┌────────

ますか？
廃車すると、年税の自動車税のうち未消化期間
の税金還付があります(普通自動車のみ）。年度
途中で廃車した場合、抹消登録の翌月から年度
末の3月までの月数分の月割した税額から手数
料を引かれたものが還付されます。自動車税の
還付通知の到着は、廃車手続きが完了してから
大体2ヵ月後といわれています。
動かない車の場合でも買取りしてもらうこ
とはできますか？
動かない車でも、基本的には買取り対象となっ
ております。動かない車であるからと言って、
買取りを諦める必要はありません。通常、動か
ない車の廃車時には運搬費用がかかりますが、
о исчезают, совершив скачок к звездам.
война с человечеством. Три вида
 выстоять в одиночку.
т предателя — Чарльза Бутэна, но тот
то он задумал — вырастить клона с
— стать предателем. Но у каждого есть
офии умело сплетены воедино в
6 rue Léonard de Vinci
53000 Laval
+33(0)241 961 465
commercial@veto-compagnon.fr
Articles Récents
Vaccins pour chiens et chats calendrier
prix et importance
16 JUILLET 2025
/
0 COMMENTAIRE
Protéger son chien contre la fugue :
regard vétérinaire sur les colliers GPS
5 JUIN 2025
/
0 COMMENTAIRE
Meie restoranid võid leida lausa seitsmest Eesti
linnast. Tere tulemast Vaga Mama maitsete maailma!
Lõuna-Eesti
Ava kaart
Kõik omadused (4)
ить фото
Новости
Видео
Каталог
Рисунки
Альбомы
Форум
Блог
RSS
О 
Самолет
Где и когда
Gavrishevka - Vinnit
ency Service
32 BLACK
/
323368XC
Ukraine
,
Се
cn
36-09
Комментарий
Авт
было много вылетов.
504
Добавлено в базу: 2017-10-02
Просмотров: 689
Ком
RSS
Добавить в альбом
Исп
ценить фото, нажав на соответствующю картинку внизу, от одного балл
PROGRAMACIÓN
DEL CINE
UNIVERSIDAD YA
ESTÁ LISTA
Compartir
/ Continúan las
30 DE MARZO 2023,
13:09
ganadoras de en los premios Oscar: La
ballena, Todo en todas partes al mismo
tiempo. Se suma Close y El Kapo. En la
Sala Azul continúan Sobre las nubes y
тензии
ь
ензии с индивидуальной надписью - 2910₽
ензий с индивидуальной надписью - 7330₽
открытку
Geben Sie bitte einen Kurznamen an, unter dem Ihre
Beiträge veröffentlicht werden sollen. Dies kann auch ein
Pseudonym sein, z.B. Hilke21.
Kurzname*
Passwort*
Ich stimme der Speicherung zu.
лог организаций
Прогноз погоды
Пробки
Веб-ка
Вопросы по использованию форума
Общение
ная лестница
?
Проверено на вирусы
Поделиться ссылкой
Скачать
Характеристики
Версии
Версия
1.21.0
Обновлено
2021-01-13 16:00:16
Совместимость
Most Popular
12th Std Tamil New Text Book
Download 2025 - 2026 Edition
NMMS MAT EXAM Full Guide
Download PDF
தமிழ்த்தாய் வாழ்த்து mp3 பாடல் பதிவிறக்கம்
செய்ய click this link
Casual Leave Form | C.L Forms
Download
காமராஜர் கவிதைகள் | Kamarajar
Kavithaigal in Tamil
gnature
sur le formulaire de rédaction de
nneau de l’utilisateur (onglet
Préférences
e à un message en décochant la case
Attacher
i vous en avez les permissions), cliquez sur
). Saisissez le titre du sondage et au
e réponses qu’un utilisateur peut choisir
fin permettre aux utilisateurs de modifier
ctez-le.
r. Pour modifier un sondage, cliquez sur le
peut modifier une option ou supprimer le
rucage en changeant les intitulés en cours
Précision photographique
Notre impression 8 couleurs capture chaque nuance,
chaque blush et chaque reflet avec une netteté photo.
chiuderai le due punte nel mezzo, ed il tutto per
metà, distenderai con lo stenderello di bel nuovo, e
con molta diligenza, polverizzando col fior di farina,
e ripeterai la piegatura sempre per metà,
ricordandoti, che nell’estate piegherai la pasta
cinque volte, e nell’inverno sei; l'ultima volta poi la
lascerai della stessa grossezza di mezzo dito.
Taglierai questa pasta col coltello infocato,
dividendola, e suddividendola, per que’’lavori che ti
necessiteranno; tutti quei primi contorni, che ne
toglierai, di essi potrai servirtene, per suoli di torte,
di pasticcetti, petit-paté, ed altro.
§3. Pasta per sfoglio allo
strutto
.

└────────

WORK ORDER: Please repeat the material in full, keeping it exact.

YOUR SOLUTION:
ますか？
廃車すると、年税の自動車税のうち未消化期間
の税金還付があります(普通自動車のみ）。年度
途中で廃車した場合、抹消登録の翌月から年度
末の3月までの月数分の月割した税額から手数
料を引かれたものが還付されます。自動車税の
還付通知の到着は、廃車手続きが完了してから
大体2ヵ月後といわれています。
動かない車の場合でも買取りしてもらうこ
とはできますか？
動かない車でも、基本的には買取り対象となっ
ております。動かない車であるからと言って、
買取りを諦める必要はありません。通常、動か
ない車の廃車時には運搬費用がかかりますが、
о исчезают, совершив скачок к звездам.
война с человечеством. Три вида
 выстоять в одиночку.
т предателя — Чарльза Бутэна, но тот
то он задумал — вырастить клона с
— стать предателем. Но у каждого есть
офии умело сплетены воедино в
6 rue Léonard de Vinci
53000 Laval
+33(0)241 961 465
commercial@veto-compagnon.fr
Articles Récents
Vaccins pour chiens et chats calendrier
prix et importance
16 JUILLET 2025
/
0 COMMENTAIRE
Protéger son chien contre la fugue :
regard vétérinaire sur les colliers GPS
5 JUIN 2025
/
0 COMMENTAIRE
Meie restoranid võid leida lausa seitsmest Eesti
linnast. Tere tulemast Vaga Mama maitsete maailma!
Lõuna-Eesti
Ava kaart
Kõik omadused (4)
ить фото
Новости
Видео
Каталог
Рисунки
Альбомы
Форум
Блог
RSS
О 
Самолет
Где и когда
Gavrishevka - Vinnit
ency Service
32 BLACK
/
323368XC
Ukraine
,
Се
cn
36-09
Комментарий
Авт
было много вылетов.
504
Добавлено в базу: 2017-10-02
Просмотров: 689
Ком
RSS
Добавить в альбом
Исп
ценить фото, нажав на соответствующю картинку внизу, от одного балл
PROGRAMACIÓN
DEL CINE
UNIVERSIDAD YA
ESTÁ LISTA
Compartir
/ Continúan las
30 DE MARZO 2023,
13:09
ganadoras de en los premios Oscar: La
ballena, Todo en todas partes al mismo
tiempo. Se suma Close y El Kapo. En la
Sala Azul continúan Sobre las nubes y
тензии
ь
ензии с индивидуальной надписью - 2910₽
ензий с индивидуальной надписью - 7330₽
открытку
Geben Sie bitte einen Kurznamen an, unter dem Ihre
Beiträge veröffentlicht werden sollen. Dies kann auch ein
Pseudonym sein, z.B. Hilke21.
Kurzname*
Passwort*
Ich stimme der Speicherung zu.
лог организаций
Прогноз погоды
Пробки
Веб-ка
Вопросы по использованию форума
Общение
ная лестница
?
Проверено на вирусы
Поделиться ссылкой
Скачать
Характеристики
Версии
Версия
1.21.0
Обновлено
2021-01-13 16:00:16
Совместимость
Most Popular
12th Std Tamil New Text Book
Download 2025 - 2026 Edition
NMMS MAT EXAM Full Guide
Download PDF
தமிழ்த்தாய் வாழ்த்து mp3 பாடல் பதிவிறக்கம்
செய்ய click this link
Casual Leave Form | C.L Forms
Download
காமராஜர் கவிதைகள் | Kamarajar
Kavithaigal in Tamil
gnature
sur le formulaire de rédaction de
nneau de l’utilisateur (onglet
Préférences
e à un message en décochant la case
Attacher
i vous en avez les permissions), cliquez sur
). Saisissez le titre du sondage et au
e réponses qu’un utilisateur peut choisir
fin permettre aux utilisateurs de modifier
ctez-le.
r. Pour modifier un sondage, cliquez sur le
peut modifier une option ou supprimer le
rucage en changeant les intitulés en cours
Précision photographique
Notre impression 8 couleurs capture chaque nuance,
chaque blush et chaque reflet avec une netteté photo.
chiuderai le due punte nel mezzo, ed il tutto per
metà, distenderai con lo stenderello di bel nuovo, e
con molta diligenza, polverizzando col fior di farina,
e ripeterai la piegatura sempre per metà,
ricordandoti, che nell’estate piegherai la pasta
cinque volte, e nell’inverno sei; l'ultima volta poi la
lascerai della stessa grossezza di mezzo dito.
Taglierai questa pasta col coltello infocato,
dividendola, e suddividendola, per que’’lavori che ti
necessiteranno; tutti quei primi contorni, che ne
toglierai, di essi potrai servirtene, per suoli di torte,
di pasticcetti, petit-paté, ed altro.
§3. Pasta per sfoglio allo
strutto
.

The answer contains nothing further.